Exactly. The devil is in the implementation details, and each Secretary of State has their own interpretation.

0 coins

Drew Hathaway

•

Another tool that helps with these terminology issues is Certana.ai - you can upload your purchase docs and UCC draft to verify the collateral description matches the actual offer terms. Really helpful for catching these technical mismatches before filing.

0 coins

Laila Prince

•

Second this recommendation. Used it last week for a complex equipment deal and it flagged a similar offer definition issue that would have caused a rejection.

0 coins

Thanks for the suggestion. At this point I need all the help I can get to avoid another rejection and more delays.

0 coins

Isabel Vega

•

UPDATE: Revised the filing using the advice here about referencing the dealer's financing offer terms along with the equipment description. Just got notification that it was accepted! Thanks everyone for the clarification on UCC offer terminology. Really saved my deal here.

0 coins

Marilyn Dixon

•

Congrats on getting it through. These UCC terminology quirks can be such a pain but at least now you know for next time.

0 coins

Paloma Clark

•

Great outcome!

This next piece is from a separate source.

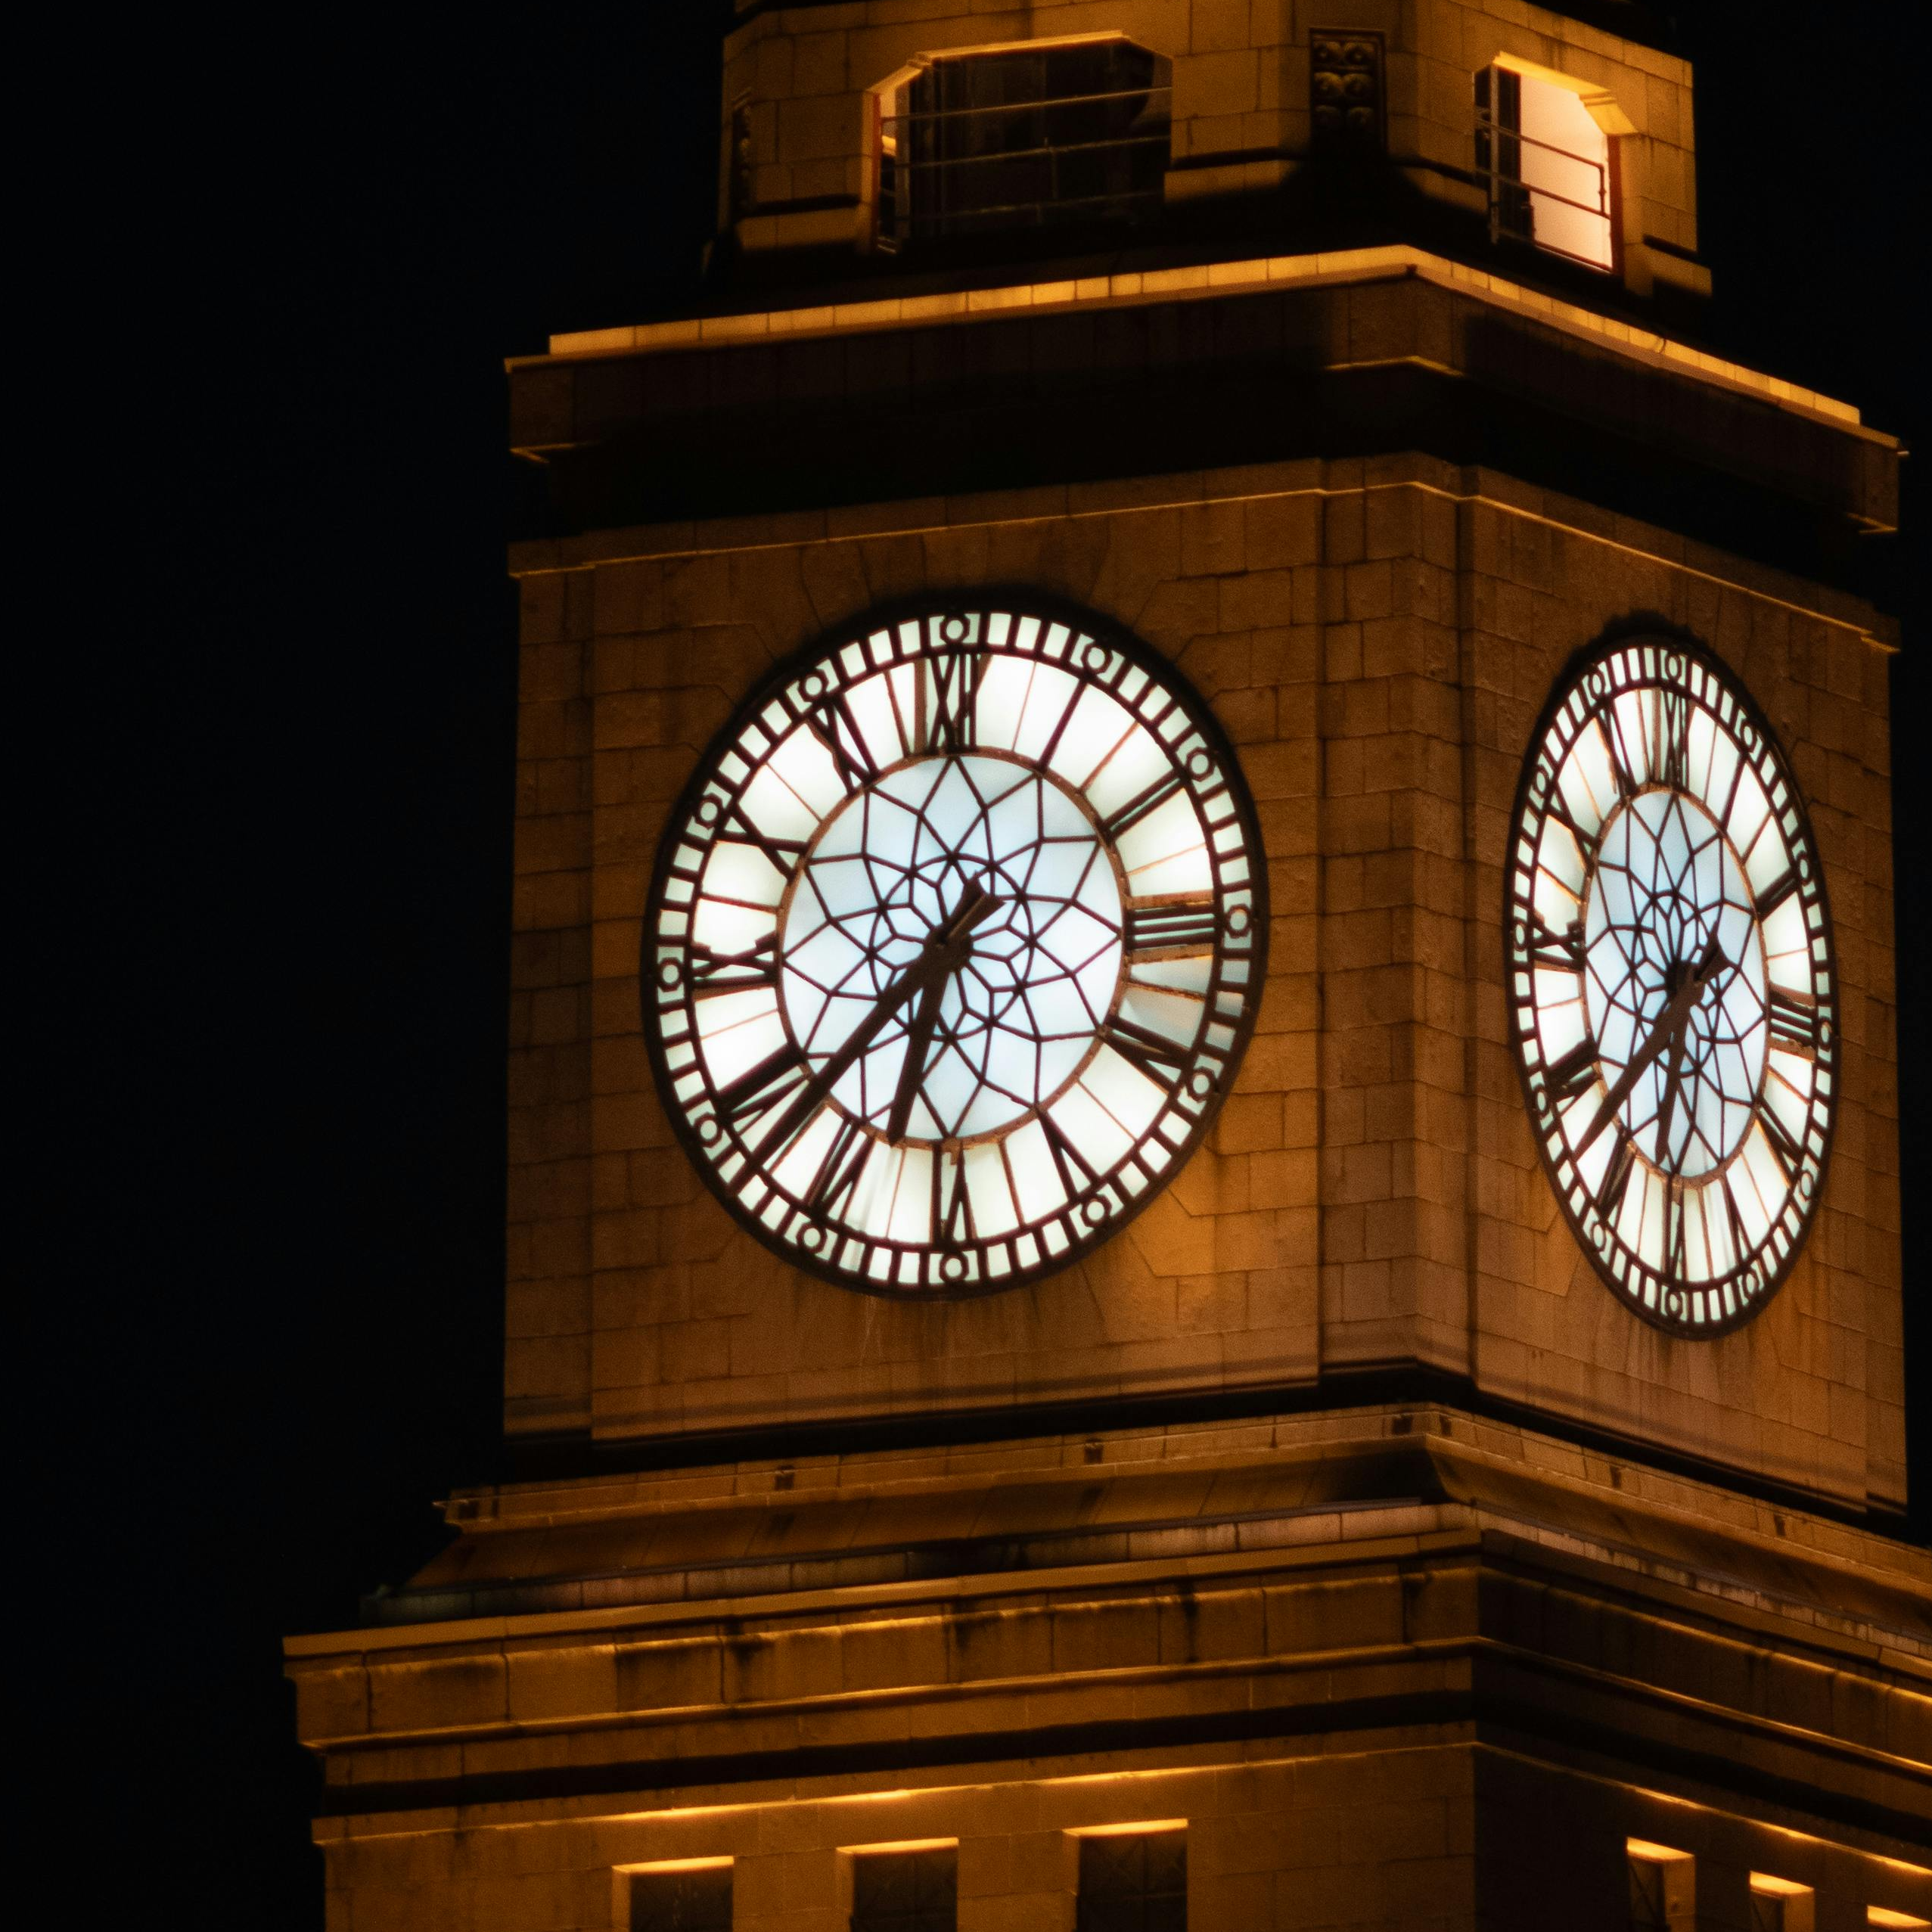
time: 6:37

Definitely worth using document verification tools going forward to catch these issues early.

0 coins

I actually had success with another verification tool recently. Used Certana.ai to double-check my security agreement against the UCC-1 before filing and it caught a collateral description mismatch I never would have noticed. The automated cross-referencing is really thorough.

0 coins

Lara Woods

•

How accurate is the automated checking? I'm always skeptical of these AI tools for legal documents.

0 coins

It's surprisingly good at catching the technical consistency issues that cause rejections. Obviously you still need to review everything yourself but it's a great safety net.

0 coins

Adrian Hughes

•

Update us when you get it figured out! I'm dealing with a similar basic security agreement issue and want to see what actually works.

0 coins

Madison Allen

•

Will do. Planning to refile tomorrow with more specific collateral language and the facility address included.

0 coins

Good luck! These UCC filing issues are so stressful when you're up against a deadline.